**WORK INSTRUCTIONS**
The listing below should be written out word for word, with its pictures removed.

GIVEN INFORMATION Block Start

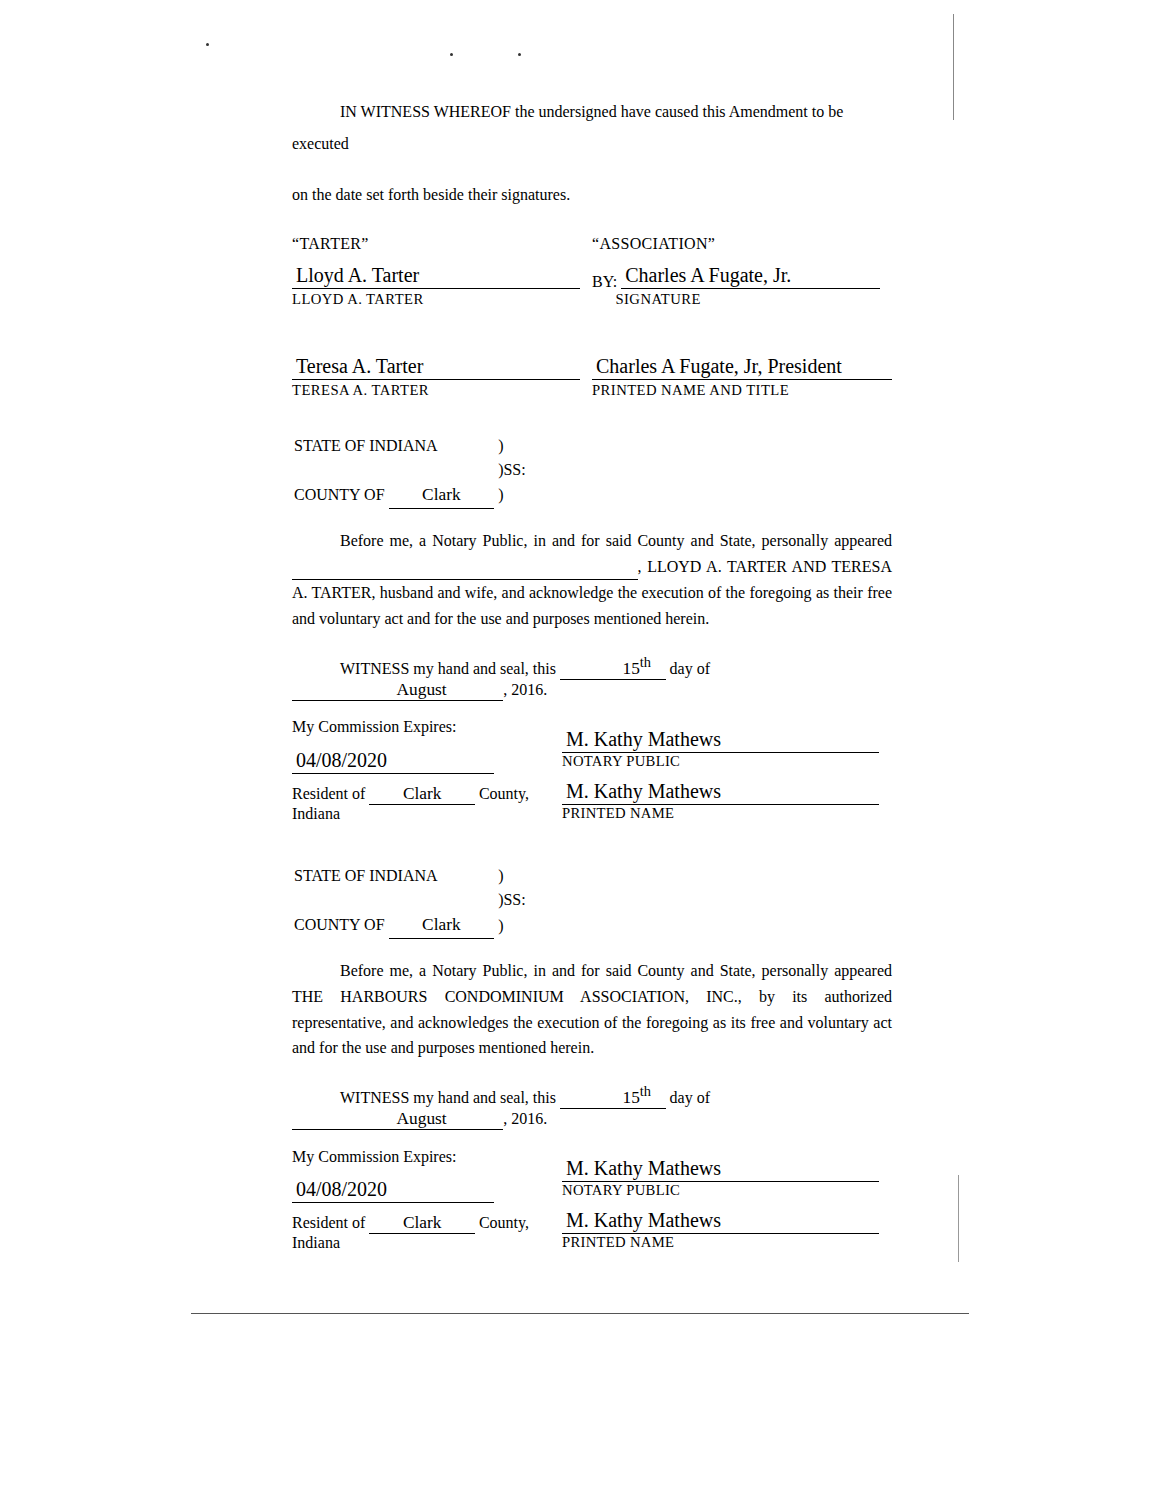IN WITNESS WHEREOF the undersigned have caused this Amendment to be executed
on the date set forth beside their signatures.
| “TARTER” Lloyd A. Tarter LLOYD A. TARTER | “ASSOCIATION” BY: Charles A Fugate, Jr. SIGNATURE |
| Teresa A. Tarter TERESA A. TARTER | Charles A Fugate, Jr, President PRINTED NAME AND TITLE |
| STATE OF INDIANA | ) | |
| | )SS: |
| COUNTY OF Clark | ) |
Before me, a Notary Public, in and for said County and State, personally appeared , LLOYD A. TARTER AND TERESA A. TARTER, husband and wife, and acknowledge the execution of the foregoing as their free and voluntary act and for the use and purposes mentioned herein.
WITNESS my hand and seal, this 15th day of August, 2016.
| My Commission Expires: 04/08/2020 Resident of Clark County, Indiana | M. Kathy Mathews NOTARY PUBLIC M. Kathy Mathews PRINTED NAME |
| STATE OF INDIANA | ) | |
| | )SS: |
| COUNTY OF Clark | ) |
Before me, a Notary Public, in and for said County and State, personally appeared THE HARBOURS CONDOMINIUM ASSOCIATION, INC., by its authorized representative, and acknowledges the execution of the foregoing as its free and voluntary act and for the use and purposes mentioned herein.
WITNESS my hand and seal, this 15th day of August, 2016.
| My Commission Expires: 04/08/2020 Resident of Clark County, Indiana | M. Kathy Mathews NOTARY PUBLIC M. Kathy Mathews PRINTED NAME |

GIVEN INFORMATION Block End

**WRITTEN RESPONSE**
IN WITNESS WHEREOF the undersigned have caused this Amendment to be executed
on the date set forth beside their signatures.
| “TARTER” Lloyd A. Tarter LLOYD A. TARTER | “ASSOCIATION” BY: Charles A Fugate, Jr. SIGNATURE |
| Teresa A. Tarter TERESA A. TARTER | Charles A Fugate, Jr, President PRINTED NAME AND TITLE |
| STATE OF INDIANA | ) | |
| | )SS: |
| COUNTY OF Clark | ) |
Before me, a Notary Public, in and for said County and State, personally appeared , LLOYD A. TARTER AND TERESA A. TARTER, husband and wife, and acknowledge the execution of the foregoing as their free and voluntary act and for the use and purposes mentioned herein.
WITNESS my hand and seal, this 15th day of August, 2016.
| My Commission Expires: 04/08/2020 Resident of Clark County, Indiana | M. Kathy Mathews NOTARY PUBLIC M. Kathy Mathews PRINTED NAME |
| STATE OF INDIANA | ) | |
| | )SS: |
| COUNTY OF Clark | ) |
Before me, a Notary Public, in and for said County and State, personally appeared THE HARBOURS CONDOMINIUM ASSOCIATION, INC., by its authorized representative, and acknowledges the execution of the foregoing as its free and voluntary act and for the use and purposes mentioned herein.
WITNESS my hand and seal, this 15th day of August, 2016.
| My Commission Expires: 04/08/2020 Resident of Clark County, Indiana | M. Kathy Mathews NOTARY PUBLIC M. Kathy Mathews PRINTED NAME |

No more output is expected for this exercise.